*YOUR OBJECTIVE:* Only an exact repetition of the lines from the one holding "Sintomas Associados" to the end of the data is wanted, with pictures left out.

*EXTRACTED DATA:*

--------------------

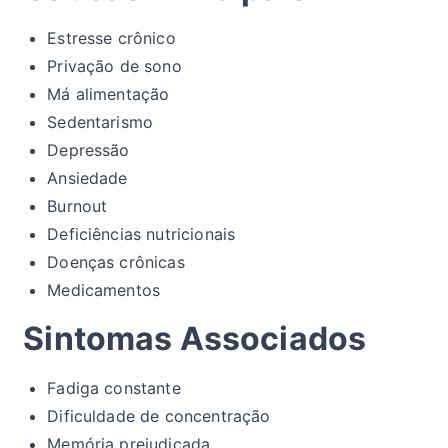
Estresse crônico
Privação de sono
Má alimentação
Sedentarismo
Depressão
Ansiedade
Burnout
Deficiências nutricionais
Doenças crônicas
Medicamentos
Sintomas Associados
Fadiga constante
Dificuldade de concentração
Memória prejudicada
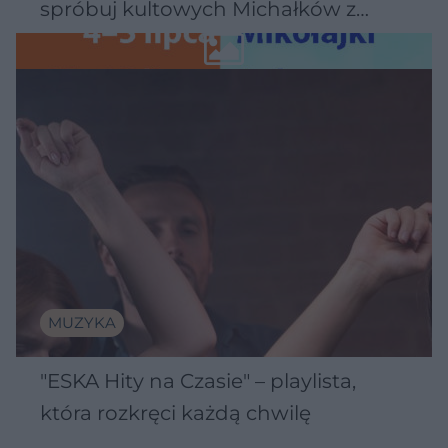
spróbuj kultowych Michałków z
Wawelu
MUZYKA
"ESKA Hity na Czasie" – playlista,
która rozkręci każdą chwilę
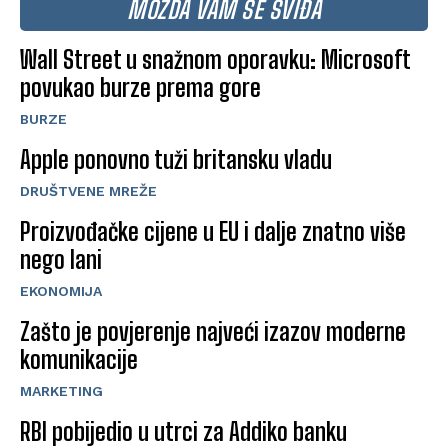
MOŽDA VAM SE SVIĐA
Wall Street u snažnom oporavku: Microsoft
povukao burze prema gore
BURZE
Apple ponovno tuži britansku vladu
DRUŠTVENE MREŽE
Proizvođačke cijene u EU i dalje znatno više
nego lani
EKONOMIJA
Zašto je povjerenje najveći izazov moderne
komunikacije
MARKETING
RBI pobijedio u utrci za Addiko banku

--------------------

*WORKED SOLUTION:*
Sintomas Associados
Fadiga constante
Dificuldade de concentração
Memória prejudicada
spróbuj kultowych Michałków z
Wawelu
MUZYKA
"ESKA Hity na Czasie" – playlista,
która rozkręci każdą chwilę
MOŽDA VAM SE SVIĐA
Wall Street u snažnom oporavku: Microsoft
povukao burze prema gore
BURZE
Apple ponovno tuži britansku vladu
DRUŠTVENE MREŽE
Proizvođačke cijene u EU i dalje znatno više
nego lani
EKONOMIJA
Zašto je povjerenje najveći izazov moderne
komunikacije
MARKETING
RBI pobijedio u utrci za Addiko banku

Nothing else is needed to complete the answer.